Backend Request Limits#
The analyzer enforces server-side limits on every request to prevent resource exhaustion. These limits apply regardless of which client sends the request.
| Limit | Value | Description |
|---|---|---|
| Entity types per request | 250 | Maximum entity types in the filter list |
| Ad-hoc recognizers per request | 50 | Maximum custom recognizers |
| Patterns per recognizer | 10 | Maximum regex patterns per ad-hoc recognizer |
| Context words per recognizer | 30 | Maximum context boost words |
| Total ad-hoc patterns per request | 200 | Total regex compilation budget |
Requests exceeding these limits receive a 422 validation error with a descriptive message. Clients can discover the current limits via the GET /limits endpoint.
Language Selection#
Auto-Detect (Default)#
The system identifies the primary language of the input text automatically. This works well for most cases.
Manual Selection#
Choose a specific language to:
- Load the correct NLP model for that language, improving name and location detection.
- Activate language-specific context words for pattern recognizers.

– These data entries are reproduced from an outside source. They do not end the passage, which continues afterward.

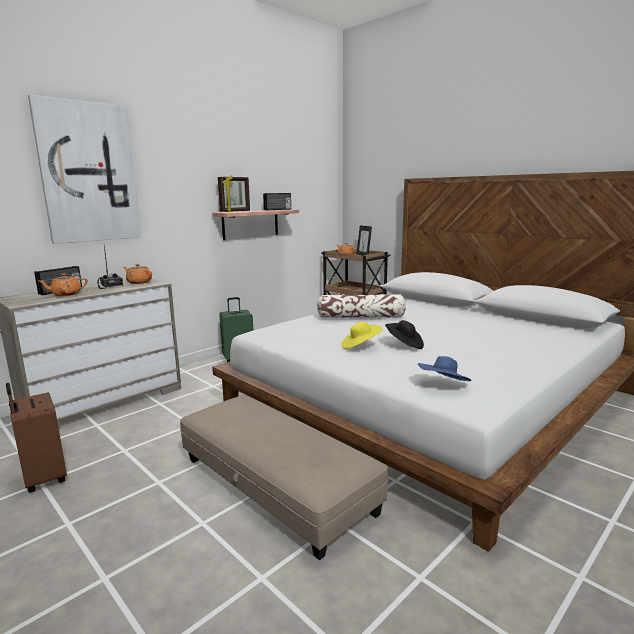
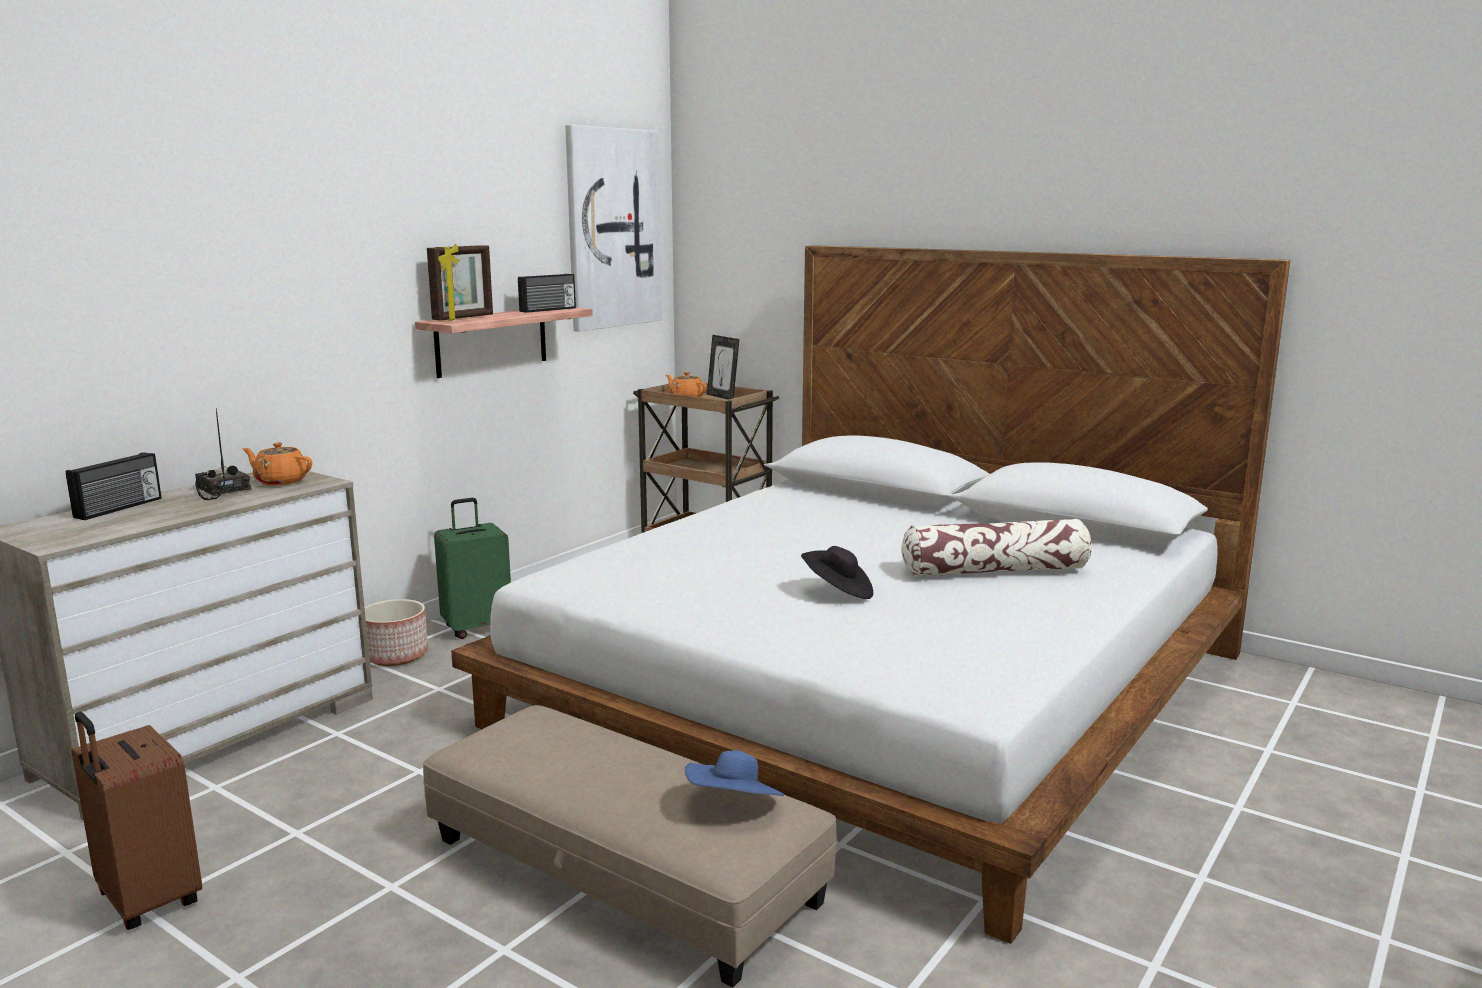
camera: 10 degrees left, 0 degrees up
(66, 294) = (138, 517): orange teapot -> none
(88, 173) = (166, 254): picture -> picture (612, 228)
(198, 369) = (395, 655): none -> planter
(360, 346) = (757, 598): yellow hat -> none
(361, 317) = (742, 535): pillow -> pillow (995, 571)
(443, 385) = (922, 667): blue hat -> blue hat (734, 806)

- Improve OCR accuracy when processing images.
What Language Affects#
| Component | Effect of Language Selection |
|---|---|
| NLP models | Loads the appropriate language model for name/location detection |
| Context words | Activates language-specific context words that boost confidence |
| OCR (images) | Sends a language hint to the OCR engine for better text extraction |
| Pattern matching | Not affected -- patterns match data format regardless of language |
Tips for Best Results#
-
Provide more context. Longer text gives the Analyzer more surrounding words to evaluate. A credit card number in isolation may score lower than one preceded by "Card Number:".
-
Use the right preset. Country-specific presets enable only the relevant entity types, reducing false positives. If you are processing German documents, select the Germany preset.
-
Check low-confidence detections. Entities with scores below 0.5 are more likely to be false positives. Review them before anonymizing.
-
Select the correct language. If auto-detect picks the wrong language, manually select the correct one. This improves NLP detection significantly.
-
Include headers and labels. Documents with clear labels like "Name:", "Address:", "Tax ID:" provide strong context words that boost confidence scores.
-
Review before anonymizing. Always review detected entities and deselect any false positives before proceeding to anonymization.